Ancora mimose, scarpette rosse, panchine rosse, quote rosa. Cerimonie, slogan, molta retorica.
Ma davvero crediamo che tutto questo possa essere utile alla questione femminile, al dilagare dei femminicidi?
Davvero crediamo che le donne avranno la strada spianata da storpiamenti grammaticali quali MINISTRA, ASSESSORA, ARCHITETTA?
C’è da fare molto di più. Bisogna andare a fondo, scavare alle radici del problema.

Ogni donna che viene uccisa è stata lasciata da sola. Dalle forze dell’ordine, dalla giustizia e dai suoi provvedimenti blandi e fragili come fogli di carta, dalle istituzioni, ma anche dalla famiglia. Madri, padri, fratelli, interi quartieri. Intorno a ogni donna che cade si è creato il vuoto. E l’uomo ha inferto i colpi. Quell’uomo che è mosso da pulsioni ancestrali, da retaggi atavici, dall’incapacità di accettare il cambiamento. Io sono l’uomo, io non chiedo, io ho, io comando. Ai peggiori archetipi si lega l’ignoranza e il pregiudizio. Una miscela esplosiva.

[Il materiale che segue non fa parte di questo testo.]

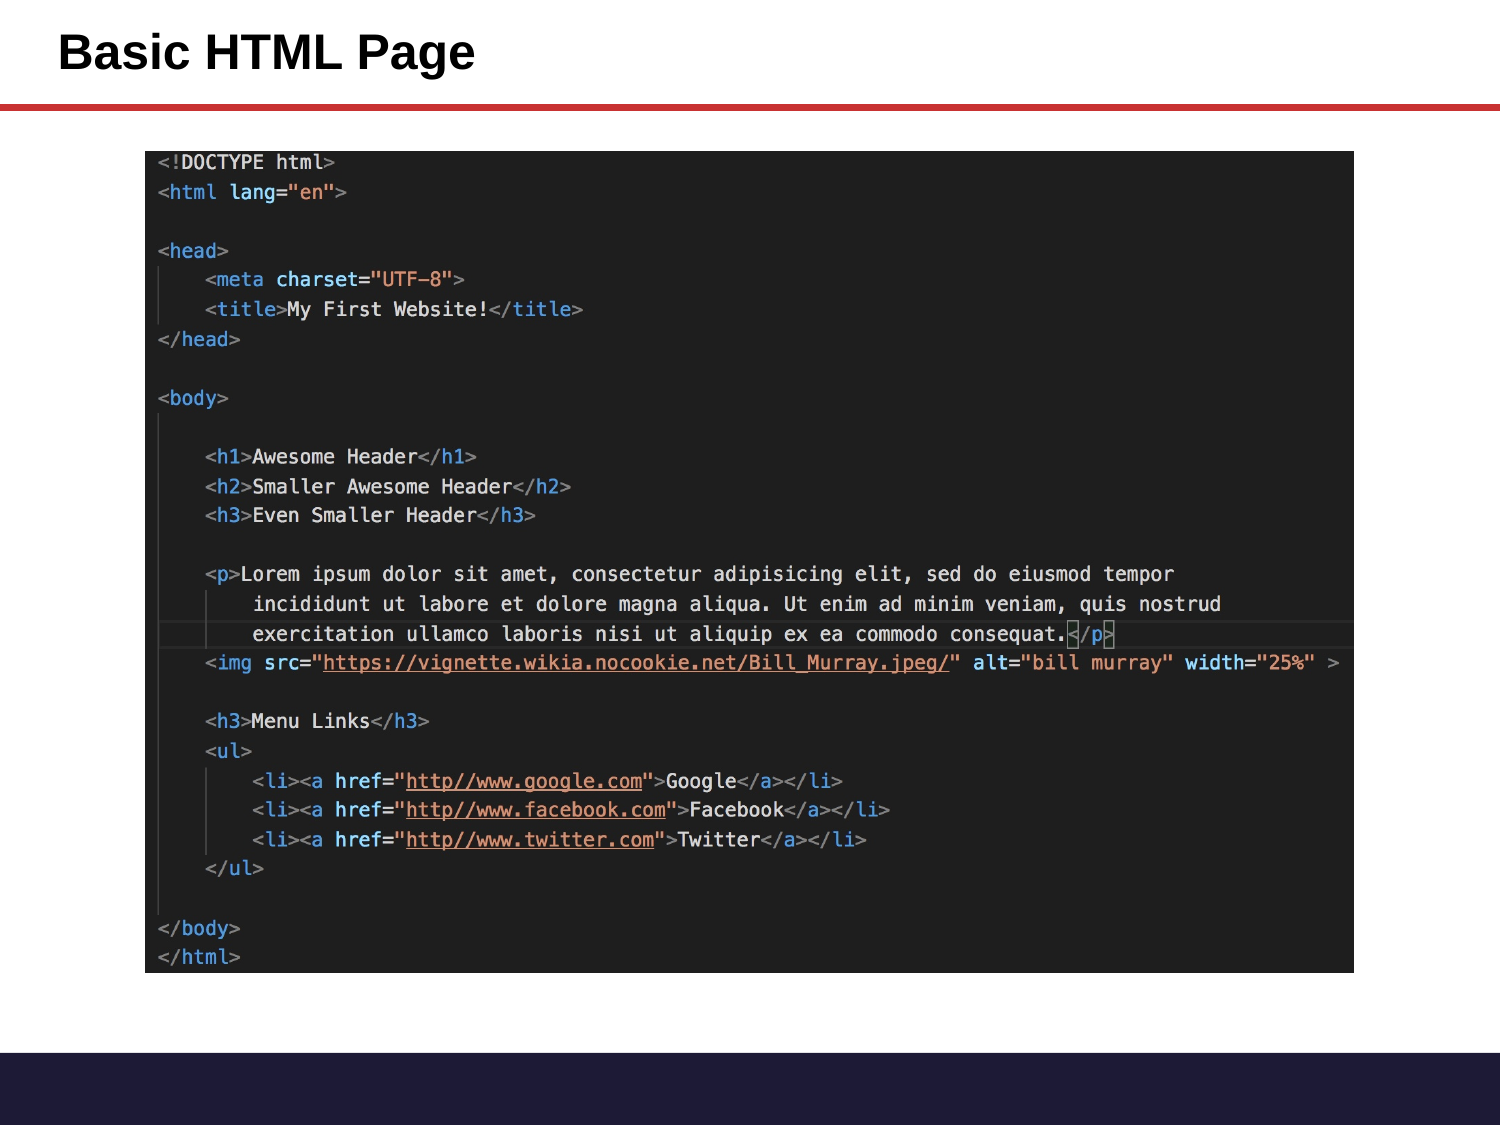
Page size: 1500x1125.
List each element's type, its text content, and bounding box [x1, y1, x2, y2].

title Basic HTML Page [50, 0, 948, 108]
picture [145, 151, 1354, 974]
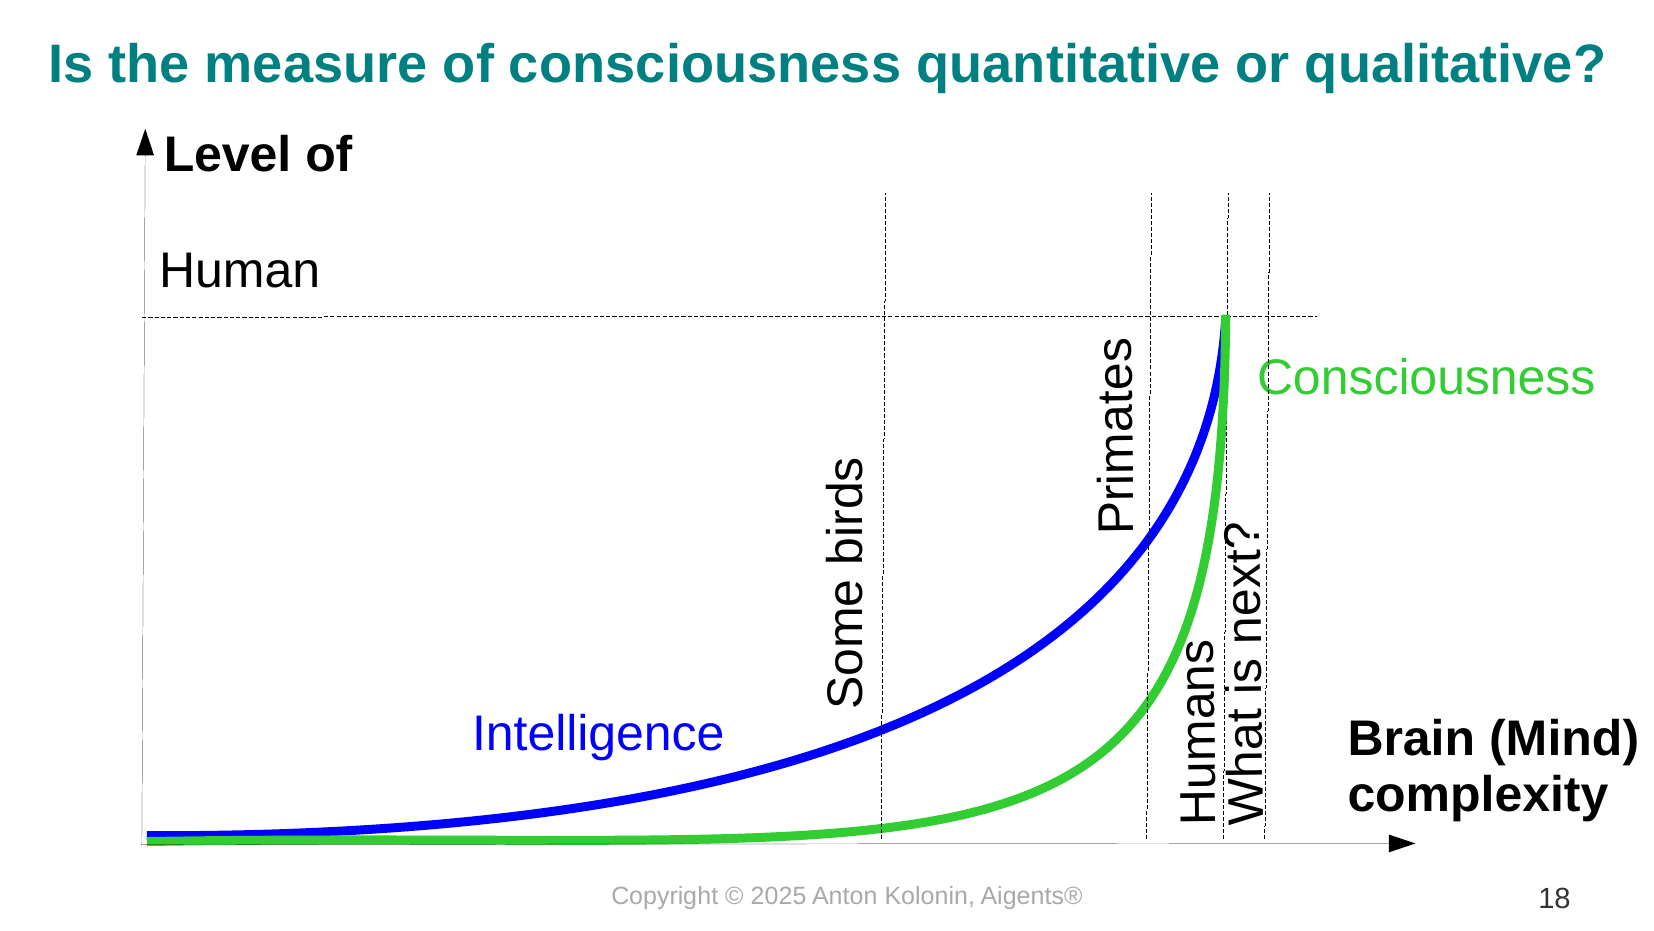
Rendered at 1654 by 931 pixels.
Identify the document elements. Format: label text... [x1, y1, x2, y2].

La donna è stata lasciata da sola. Intorno a lei c’è l’indifferenza di tanta società civile, il silenzio che si trasforma in complicità.
Occorre andare nel profondo, affrontare i fantasmi che sono nel cunicolo nero. E lo si deve fare insieme. Perchè il genere maschile, nella sua parte sana, intelligente, sensibile, leva così poco la sua voce di solidarietà e condanna? Perchè non ci sono posizioni nette, dure, continue? Perchè ci sono sola urla nel deserto?
Se questa parte della società civile, maschile, si animerà, e sfonderà l’indifferenza, qualcosa si muoverà. E allora le donne dovranno essere pronte, pronte a capire che gli uomini non sono tutti uguali.